### TASK:
Could you copy every line in the listing below that has the word "containers"?

[Opening INFORMATION SUPPLIED section]

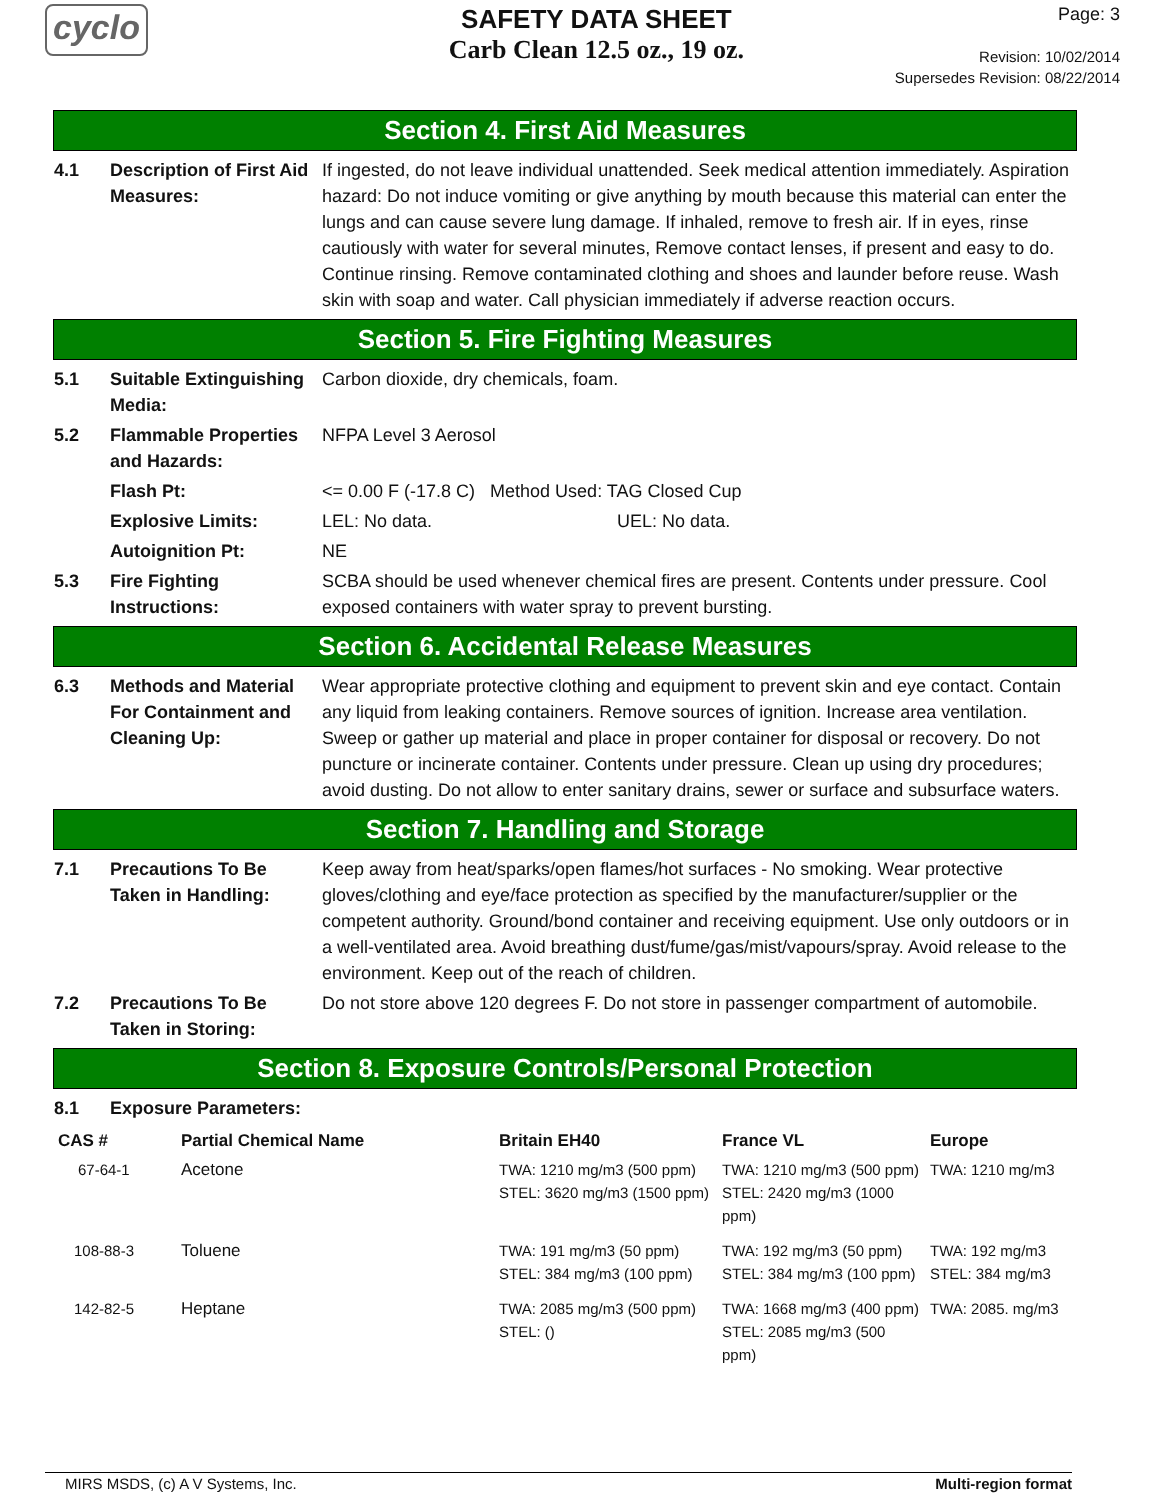cyclo
SAFETY DATA SHEET
Carb Clean 12.5 oz., 19 oz.
Page: 3
Revision: 10/02/2014
Supersedes Revision: 08/22/2014
Section 4. First Aid Measures
4.1 Description of First Aid Measures:
If ingested, do not leave individual unattended. Seek medical attention immediately. Aspiration hazard: Do not induce vomiting or give anything by mouth because this material can enter the lungs and can cause severe lung damage. If inhaled, remove to fresh air. If in eyes, rinse cautiously with water for several minutes, Remove contact lenses, if present and easy to do. Continue rinsing. Remove contaminated clothing and shoes and launder before reuse. Wash skin with soap and water. Call physician immediately if adverse reaction occurs.
Section 5. Fire Fighting Measures
5.1 Suitable Extinguishing Media:
Carbon dioxide, dry chemicals, foam.
5.2 Flammable Properties and Hazards:
NFPA Level 3 Aerosol
Flash Pt: <= 0.00 F (-17.8 C) Method Used: TAG Closed Cup
Explosive Limits: LEL: No data. UEL: No data.
Autoignition Pt: NE
5.3 Fire Fighting Instructions:
SCBA should be used whenever chemical fires are present. Contents under pressure. Cool exposed containers with water spray to prevent bursting.
Section 6. Accidental Release Measures
6.3 Methods and Material For Containment and Cleaning Up:
Wear appropriate protective clothing and equipment to prevent skin and eye contact. Contain any liquid from leaking containers. Remove sources of ignition. Increase area ventilation. Sweep or gather up material and place in proper container for disposal or recovery. Do not puncture or incinerate container. Contents under pressure. Clean up using dry procedures; avoid dusting. Do not allow to enter sanitary drains, sewer or surface and subsurface waters.
Section 7. Handling and Storage
7.1 Precautions To Be Taken in Handling:
Keep away from heat/sparks/open flames/hot surfaces - No smoking. Wear protective gloves/clothing and eye/face protection as specified by the manufacturer/supplier or the competent authority. Ground/bond container and receiving equipment. Use only outdoors or in a well-ventilated area. Avoid breathing dust/fume/gas/mist/vapours/spray. Avoid release to the environment. Keep out of the reach of children.
7.2 Precautions To Be Taken in Storing:
Do not store above 120 degrees F. Do not store in passenger compartment of automobile.
Section 8. Exposure Controls/Personal Protection
8.1 Exposure Parameters:
| CAS # | Partial Chemical Name | Britain EH40 | France VL | Europe |
| --- | --- | --- | --- | --- |
| 67-64-1 | Acetone | TWA: 1210 mg/m3 (500 ppm) STEL: 3620 mg/m3 (1500 ppm) | TWA: 1210 mg/m3 (500 ppm) STEL: 2420 mg/m3 (1000 ppm) | TWA: 1210 mg/m3 |
| 108-88-3 | Toluene | TWA: 191 mg/m3 (50 ppm) STEL: 384 mg/m3 (100 ppm) | TWA: 192 mg/m3 (50 ppm) STEL: 384 mg/m3 (100 ppm) | TWA: 192 mg/m3 STEL: 384 mg/m3 |
| 142-82-5 | Heptane | TWA: 2085 mg/m3 (500 ppm) STEL: () | TWA: 1668 mg/m3 (400 ppm) STEL: 2085 mg/m3 (500 ppm) | TWA: 2085. mg/m3 |
MIRS MSDS, (c) A V Systems, Inc. Multi-region format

[Closing INFORMATION SUPPLIED section]

### SOLVED EXERCISE:
SCBA should be used whenever chemical fires are present. Contents under pressure. Cool exposed containers with water spray to prevent bursting.
Wear appropriate protective clothing and equipment to prevent skin and eye contact. Contain any liquid from leaking containers. Remove sources of ignition. Increase area ventilation. Sweep or gather up material and place in proper container for disposal or recovery. Do not puncture or incinerate container. Contents under pressure. Clean up using dry procedures; avoid dusting. Do not allow to enter sanitary drains, sewer or surface and subsurface waters.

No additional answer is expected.